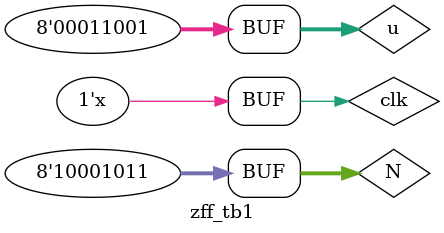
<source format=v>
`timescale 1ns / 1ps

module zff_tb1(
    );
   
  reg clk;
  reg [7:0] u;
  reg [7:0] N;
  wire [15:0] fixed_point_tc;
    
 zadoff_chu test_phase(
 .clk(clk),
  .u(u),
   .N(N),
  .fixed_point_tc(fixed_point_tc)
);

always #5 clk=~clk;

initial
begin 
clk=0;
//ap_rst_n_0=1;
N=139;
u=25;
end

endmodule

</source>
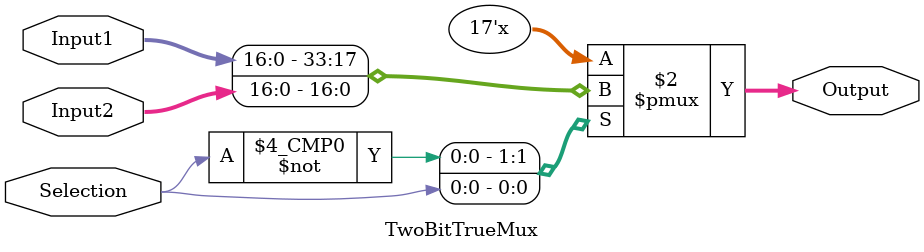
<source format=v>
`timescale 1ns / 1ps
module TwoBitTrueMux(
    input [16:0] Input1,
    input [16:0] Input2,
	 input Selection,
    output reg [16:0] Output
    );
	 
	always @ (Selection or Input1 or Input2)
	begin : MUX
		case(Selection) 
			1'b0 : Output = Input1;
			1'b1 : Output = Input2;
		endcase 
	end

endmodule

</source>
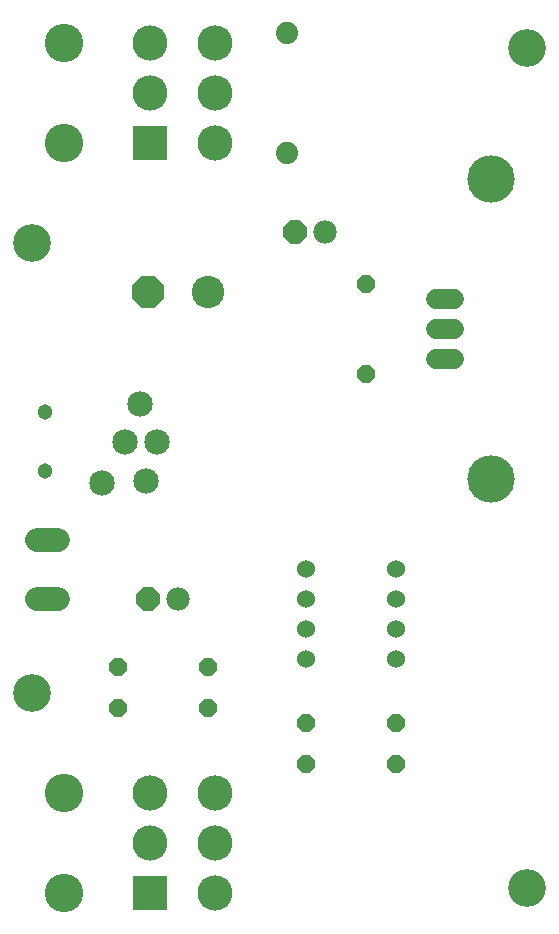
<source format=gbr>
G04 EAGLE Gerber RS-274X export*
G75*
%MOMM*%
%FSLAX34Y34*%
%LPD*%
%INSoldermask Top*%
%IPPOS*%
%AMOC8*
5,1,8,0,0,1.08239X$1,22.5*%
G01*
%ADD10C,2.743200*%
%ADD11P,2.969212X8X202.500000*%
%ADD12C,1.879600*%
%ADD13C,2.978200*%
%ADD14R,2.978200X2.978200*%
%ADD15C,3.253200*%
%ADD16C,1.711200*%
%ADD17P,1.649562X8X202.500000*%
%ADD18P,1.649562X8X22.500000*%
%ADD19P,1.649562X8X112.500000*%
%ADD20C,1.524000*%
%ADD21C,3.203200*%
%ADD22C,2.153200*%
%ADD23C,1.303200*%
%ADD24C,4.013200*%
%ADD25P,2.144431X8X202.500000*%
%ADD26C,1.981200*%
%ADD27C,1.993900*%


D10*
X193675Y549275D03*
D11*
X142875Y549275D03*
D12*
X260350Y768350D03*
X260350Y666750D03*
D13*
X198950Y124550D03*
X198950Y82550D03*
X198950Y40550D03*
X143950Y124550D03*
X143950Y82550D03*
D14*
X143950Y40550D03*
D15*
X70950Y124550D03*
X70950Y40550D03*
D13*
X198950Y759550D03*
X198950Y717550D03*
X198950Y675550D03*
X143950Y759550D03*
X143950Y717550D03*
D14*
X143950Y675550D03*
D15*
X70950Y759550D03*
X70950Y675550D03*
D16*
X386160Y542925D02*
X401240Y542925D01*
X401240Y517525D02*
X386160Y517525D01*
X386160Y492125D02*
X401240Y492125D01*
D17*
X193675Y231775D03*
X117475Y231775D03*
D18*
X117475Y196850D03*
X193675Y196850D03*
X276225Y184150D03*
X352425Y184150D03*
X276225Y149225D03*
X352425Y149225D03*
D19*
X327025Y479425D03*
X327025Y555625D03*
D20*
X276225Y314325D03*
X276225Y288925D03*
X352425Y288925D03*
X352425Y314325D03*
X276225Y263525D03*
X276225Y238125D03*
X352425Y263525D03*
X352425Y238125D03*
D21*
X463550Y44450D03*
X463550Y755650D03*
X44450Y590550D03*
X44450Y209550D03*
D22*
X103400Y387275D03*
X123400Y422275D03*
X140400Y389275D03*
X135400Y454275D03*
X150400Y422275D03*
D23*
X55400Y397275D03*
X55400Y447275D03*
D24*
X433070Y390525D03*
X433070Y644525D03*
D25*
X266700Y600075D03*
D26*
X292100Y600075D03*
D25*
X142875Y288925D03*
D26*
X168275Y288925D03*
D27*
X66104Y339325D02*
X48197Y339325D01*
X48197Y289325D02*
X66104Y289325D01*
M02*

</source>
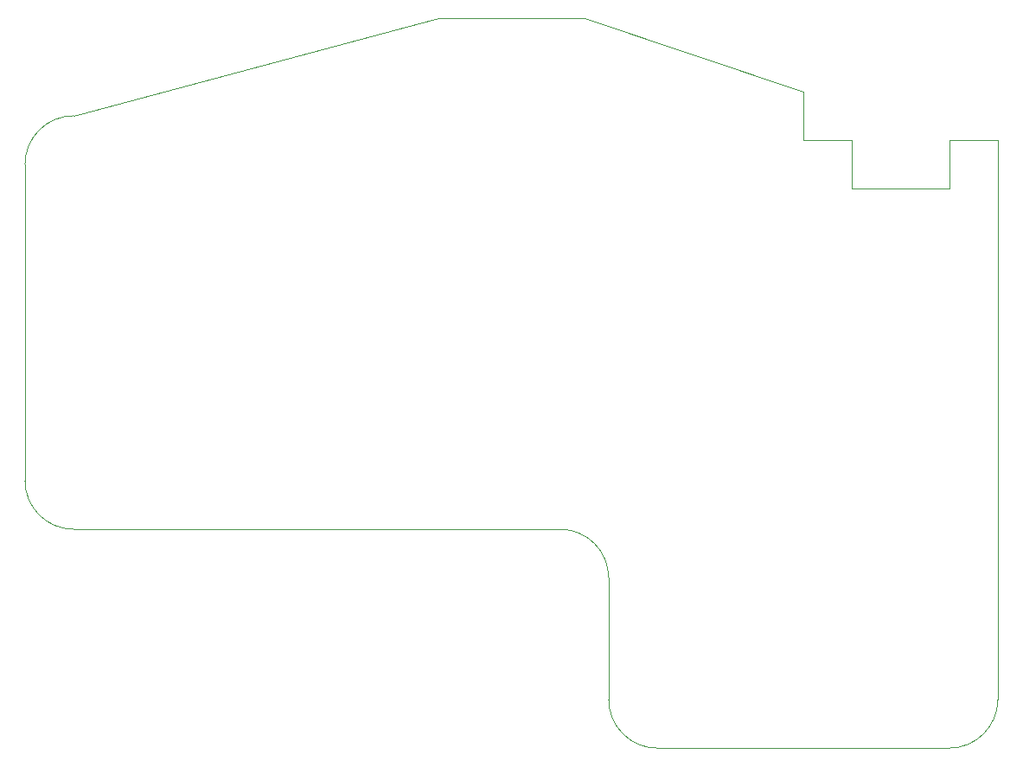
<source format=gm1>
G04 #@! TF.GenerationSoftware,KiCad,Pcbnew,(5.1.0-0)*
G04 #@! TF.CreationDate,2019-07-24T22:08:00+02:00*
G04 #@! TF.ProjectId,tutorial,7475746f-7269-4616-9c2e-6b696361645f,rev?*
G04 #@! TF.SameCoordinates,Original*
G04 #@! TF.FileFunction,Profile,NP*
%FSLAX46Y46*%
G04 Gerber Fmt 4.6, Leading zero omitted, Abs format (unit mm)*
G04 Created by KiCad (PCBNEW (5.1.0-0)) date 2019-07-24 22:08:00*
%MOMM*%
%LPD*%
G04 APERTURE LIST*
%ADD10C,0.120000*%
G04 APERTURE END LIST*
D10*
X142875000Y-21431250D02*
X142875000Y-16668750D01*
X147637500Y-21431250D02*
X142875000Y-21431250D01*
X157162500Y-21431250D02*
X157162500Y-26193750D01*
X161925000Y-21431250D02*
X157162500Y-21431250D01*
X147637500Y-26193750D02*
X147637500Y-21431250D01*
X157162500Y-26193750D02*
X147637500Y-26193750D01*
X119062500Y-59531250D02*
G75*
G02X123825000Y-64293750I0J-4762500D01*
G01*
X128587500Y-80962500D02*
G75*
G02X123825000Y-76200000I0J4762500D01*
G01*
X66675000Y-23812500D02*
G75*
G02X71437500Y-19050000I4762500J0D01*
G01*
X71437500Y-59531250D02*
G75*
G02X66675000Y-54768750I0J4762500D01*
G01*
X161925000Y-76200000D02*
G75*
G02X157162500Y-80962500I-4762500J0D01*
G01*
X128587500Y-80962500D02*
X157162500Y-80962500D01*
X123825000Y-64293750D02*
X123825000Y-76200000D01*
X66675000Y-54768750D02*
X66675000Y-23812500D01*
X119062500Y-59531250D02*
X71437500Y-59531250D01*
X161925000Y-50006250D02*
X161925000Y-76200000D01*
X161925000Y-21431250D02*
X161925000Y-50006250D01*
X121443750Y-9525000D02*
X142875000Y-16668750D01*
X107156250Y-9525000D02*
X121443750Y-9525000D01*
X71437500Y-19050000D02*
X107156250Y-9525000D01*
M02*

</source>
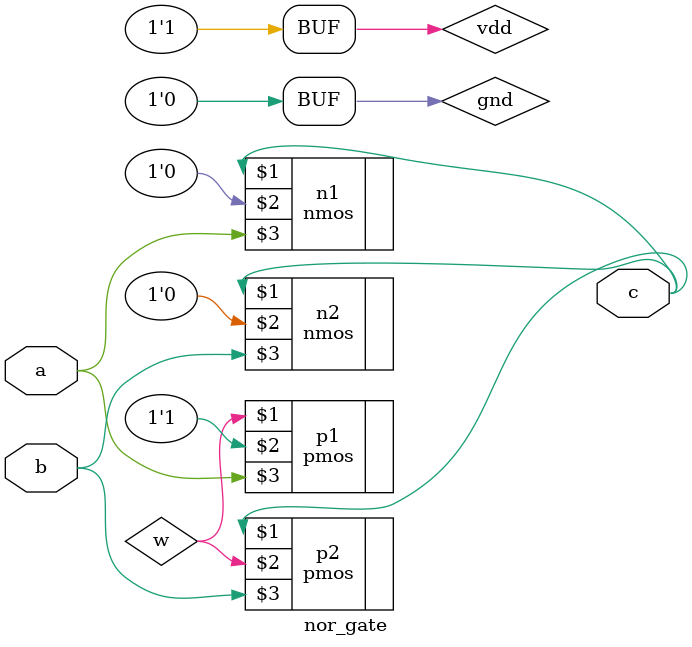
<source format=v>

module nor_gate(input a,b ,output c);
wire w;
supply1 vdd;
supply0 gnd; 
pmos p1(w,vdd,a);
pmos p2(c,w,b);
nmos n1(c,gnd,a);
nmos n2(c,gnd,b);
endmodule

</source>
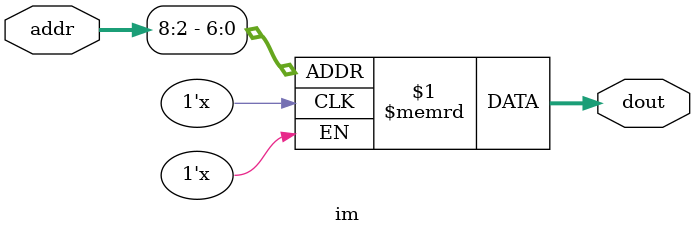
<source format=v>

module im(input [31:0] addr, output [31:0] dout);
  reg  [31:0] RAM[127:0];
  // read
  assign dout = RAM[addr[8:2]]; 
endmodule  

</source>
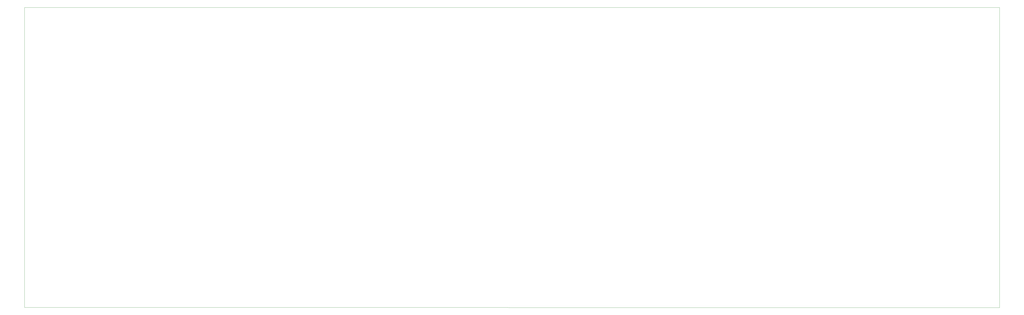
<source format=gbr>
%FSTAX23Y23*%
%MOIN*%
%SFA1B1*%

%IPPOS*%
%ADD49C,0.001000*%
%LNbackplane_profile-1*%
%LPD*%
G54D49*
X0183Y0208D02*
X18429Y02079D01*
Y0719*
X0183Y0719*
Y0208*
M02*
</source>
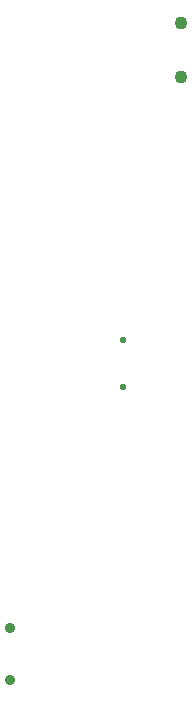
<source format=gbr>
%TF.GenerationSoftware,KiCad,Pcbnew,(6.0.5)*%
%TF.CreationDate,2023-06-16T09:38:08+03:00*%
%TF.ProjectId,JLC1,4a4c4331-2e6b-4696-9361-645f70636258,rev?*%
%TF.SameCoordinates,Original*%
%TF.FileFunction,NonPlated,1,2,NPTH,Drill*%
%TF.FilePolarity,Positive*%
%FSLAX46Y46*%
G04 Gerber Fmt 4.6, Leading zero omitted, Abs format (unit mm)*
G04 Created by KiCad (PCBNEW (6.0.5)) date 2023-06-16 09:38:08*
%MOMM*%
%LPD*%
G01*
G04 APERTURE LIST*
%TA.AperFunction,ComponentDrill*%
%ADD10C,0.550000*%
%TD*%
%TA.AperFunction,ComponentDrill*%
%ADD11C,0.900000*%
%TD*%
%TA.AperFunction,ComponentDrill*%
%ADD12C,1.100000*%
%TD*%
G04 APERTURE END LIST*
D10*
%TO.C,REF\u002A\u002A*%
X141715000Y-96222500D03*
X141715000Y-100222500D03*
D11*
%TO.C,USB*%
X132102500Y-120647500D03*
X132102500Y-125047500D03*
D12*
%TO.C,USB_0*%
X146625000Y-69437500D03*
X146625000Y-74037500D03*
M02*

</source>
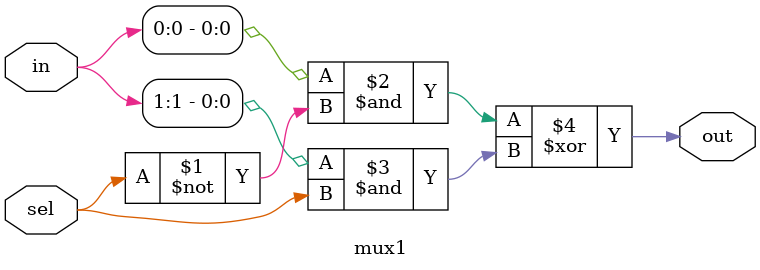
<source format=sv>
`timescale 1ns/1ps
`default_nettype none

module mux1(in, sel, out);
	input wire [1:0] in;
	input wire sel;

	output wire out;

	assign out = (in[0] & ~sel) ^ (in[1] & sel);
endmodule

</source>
● ● ● ●
> _Work request_:
Nothing outside the stretch above, from the line with "X352425Y288925D03*" through the line with "G04 #@! TF.FileFunction,Profile,NP*", is set down. Transcribe that stretch exactly, ends included, but not its pictures.

> _Solution to this problem_:
X352425Y288925D03*
X352425Y314325D03*
X276225Y263525D03*
X276225Y238125D03*
X352425Y263525D03*
X352425Y238125D03*
D21*
X463550Y44450D03*
X463550Y755650D03*
X44450Y590550D03*
X44450Y209550D03*
D22*
X103400Y387275D03*
X123400Y422275D03*
X140400Y389275D03*
X135400Y454275D03*
X150400Y422275D03*
D23*
X55400Y397275D03*
X55400Y447275D03*
D24*
X433070Y390525D03*
X433070Y644525D03*
D25*
X266700Y600075D03*
D26*
X292100Y600075D03*
D25*
X142875Y288925D03*
D26*
X168275Y288925D03*
D27*
X66104Y339325D02*
X48197Y339325D01*
X48197Y289325D02*
X66104Y289325D01*
M02*

</source>
<source format=gm1>
G04 #@! TF.GenerationSoftware,KiCad,Pcbnew,(5.1.0-0)*
G04 #@! TF.CreationDate,2019-07-24T22:08:00+02:00*
G04 #@! TF.ProjectId,tutorial,7475746f-7269-4616-9c2e-6b696361645f,rev?*
G04 #@! TF.SameCoordinates,Original*
G04 #@! TF.FileFunction,Profile,NP*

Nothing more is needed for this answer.